2.3. La parole experte : études sociologiques sur l’enseignement en prison et les détenus - étudiants

2.3.1. Savoirs expérientiels des enseignants

Pour commencer, l’expression savoirs expérientiels bien qu’elle s’appuie sur une littérature non scientifique, renseigne sur la matérialité des murs de la prison. Les savoirs

expérientiels recoupent des informations, dégagent des axes interprétatifs selon le point de

vue de l’enseignant.

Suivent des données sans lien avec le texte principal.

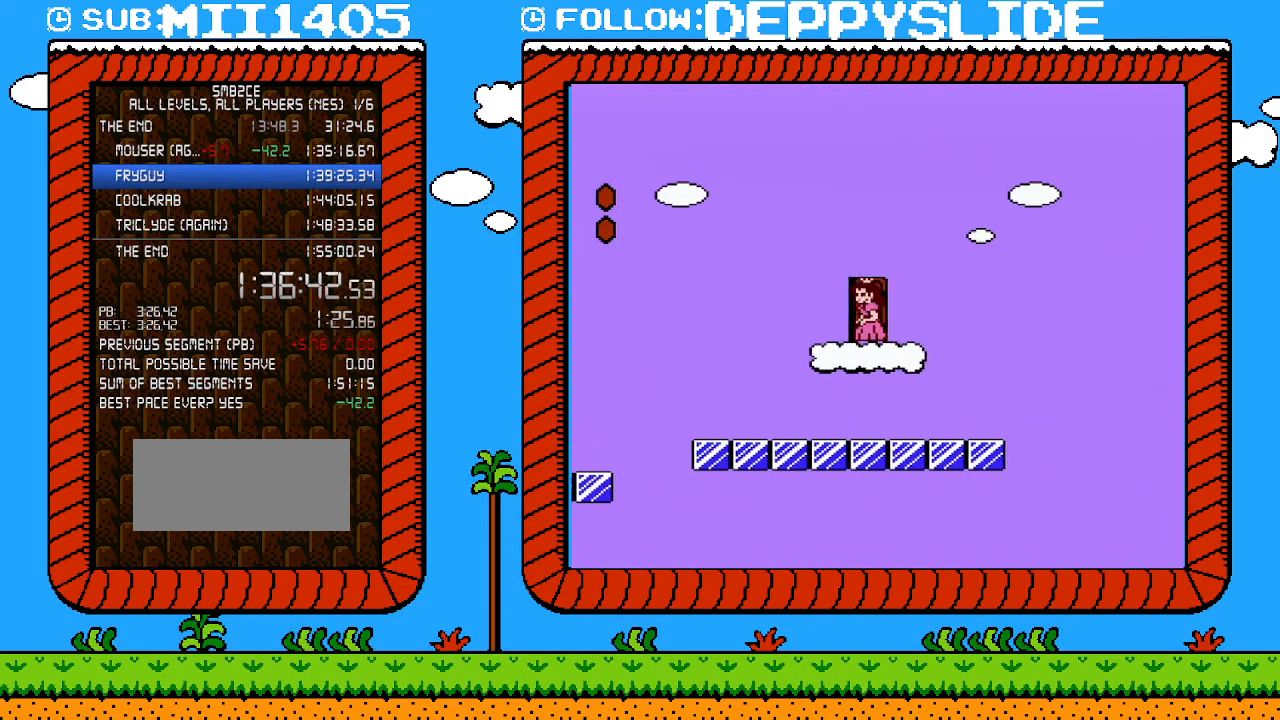
{"buttons": ["B"], "events": [[17, "DPAD_UP", "down"], [183, "DPAD_UP", "up"]]}
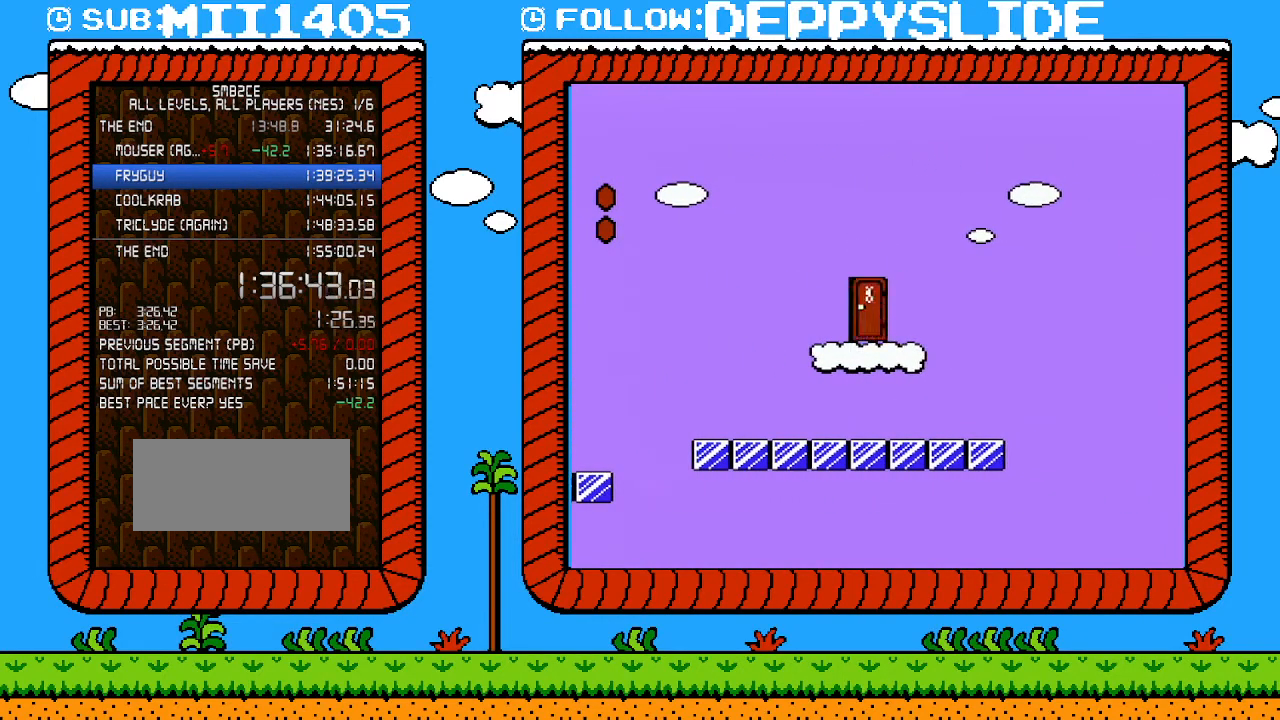
{"buttons": ["B"], "events": []}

Cette expression est rattachée également aux propos d’Escande (2007) dont l’idée directrice est que la prison ne peut que s’expériencer61 :

« S’il existe des lieux où le Réel met à mal les attitudes, croyances, postures ou fantasmes que chacun, à la fois, arbore visiblement et se construit psychologiquement, la prison en fait assurément partie. Les rôles professionnels (via les postures et les discours) que l’on présente, la place institutionnelle que l’on se donne, les actes techniques que l’on met en œuvre, les objectifs que l’on se fixe entreront forcément en dialogique directe avec cet environnement si particulier régis par des codes, des règles sociales et langagières, des stratégies de défense individuelles et collectives » (2007 : 1).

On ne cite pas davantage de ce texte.